You may be able to get around the city centre on foot, but you'll definitely use public transport more than once, if only to ride the legendary yellow tram.

Lisbon's transport company Carris operates buses, trams, some ferries and the Santa Justa lift. The metro has a separate operator, as do the suburban trains and some ferries.

However, you can use the integrated Navegante (formerly "Viva Viagem") ticket for all modes of transport. You can transfer between all modes of transport without restrictions.

Navegante card - where to buy and how does it work?

The Navegante card can be bought at all metro and train stations and at selected retailers (typically newsagents across the city).

You can pay with coins or credit cards at vending machines.

Exactly how to use the Navegante card is explained below for each mode of transport.

The card itself costs 0,50 eur and is required to load additional tickets. You cannot purchase a physical ticket without first purchasing a Navegante card.

However, you can reload as many tickets as you like onto the card.

The other option is to use Zapping, i.e. load a selected amount of money onto the Navegante card, which will be charged gradually.

Ticket prices in Lisbon

All tickets and fares must be loaded on the Navegante card.

Detailed information and current ticket prices can be found on the website: or

You can choose from three basic options.

  • 24-hour tickets
  • Time tickets for 60 minutes
  • Zapping

Day or time tickets are valid only for metro or Carris buses and trams (yellow-green).

The term "Carris" means, in addition to the city buses and trams, also the ground-rail cable cars and the "Santa Justa" elevator.

Mobile app for buying tickets

There is no official ticketing app in Lisbon yet.

The transport company Carris operates mobile apps only for searching connections.

24-hour tickets
Type Price
Metro + Carris 6,80 eur
Metro + Carris + Transtejo ferry 9,80 eur
Metro + Carris + CP trains
Also valid for travel to Sintra or Cascais
10,80 eur
Tickets for 60 minutes
Transfer for 60 minutes 1,80 eur
Type of transport Price
Metro + Carris for 60 minutes 1,61 eur
Ferry Barreiro - Terreiro do Paco 2,75 eur
Ferry Cacilhas - Cais do Sodré 1,43 eur
Ferry Trafaria - Belém 1,40 eur
Ferry Montijo - Cais do Sodré 3,10 eur
Ferry Seixal - Cais do Sodré 2,75 eur
Train to Sintra or Cascais
Valid for 120 minutes
2 eur

The last option is to buy tickets on board a bus or tram, which are only convenient if you don't plan to make more than one single journey around Lisbon. It is only worthwhile when travelling by bus, as a single tram ticket is more expensive than a single ticket loaded on a Navegante card.

::::::::

* **Task list**:
**A)** In the text on Lisbon public transport, what is the price of the Navegante card itself?
**B)** Return the part of the Lisbon transport text starting with "Navegante card - where" and going on through "onto the card.", copied word for word.
The material after this text has nothing to do with it.

* **Source excerpt**:
::::::::

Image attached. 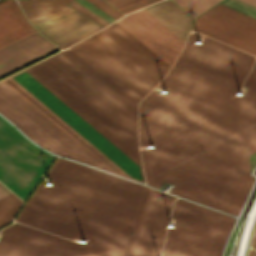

::::::::

* **Answers for the exercise**:
**A)** The Navegante card costs 0,50 eur.

**B)**
Navegante card - where to buy and how does it work?

The Navegante card can be bought at all metro and train stations and at selected retailers (typically newsagents across the city).

You can pay with coins or credit cards at vending machines.

Exactly how to use the Navegante card is explained below for each mode of transport.

The card itself costs 0,50 eur and is required to load additional tickets. You cannot purchase a physical ticket without first purchasing a Navegante card.

However, you can reload as many tickets as you like onto the card.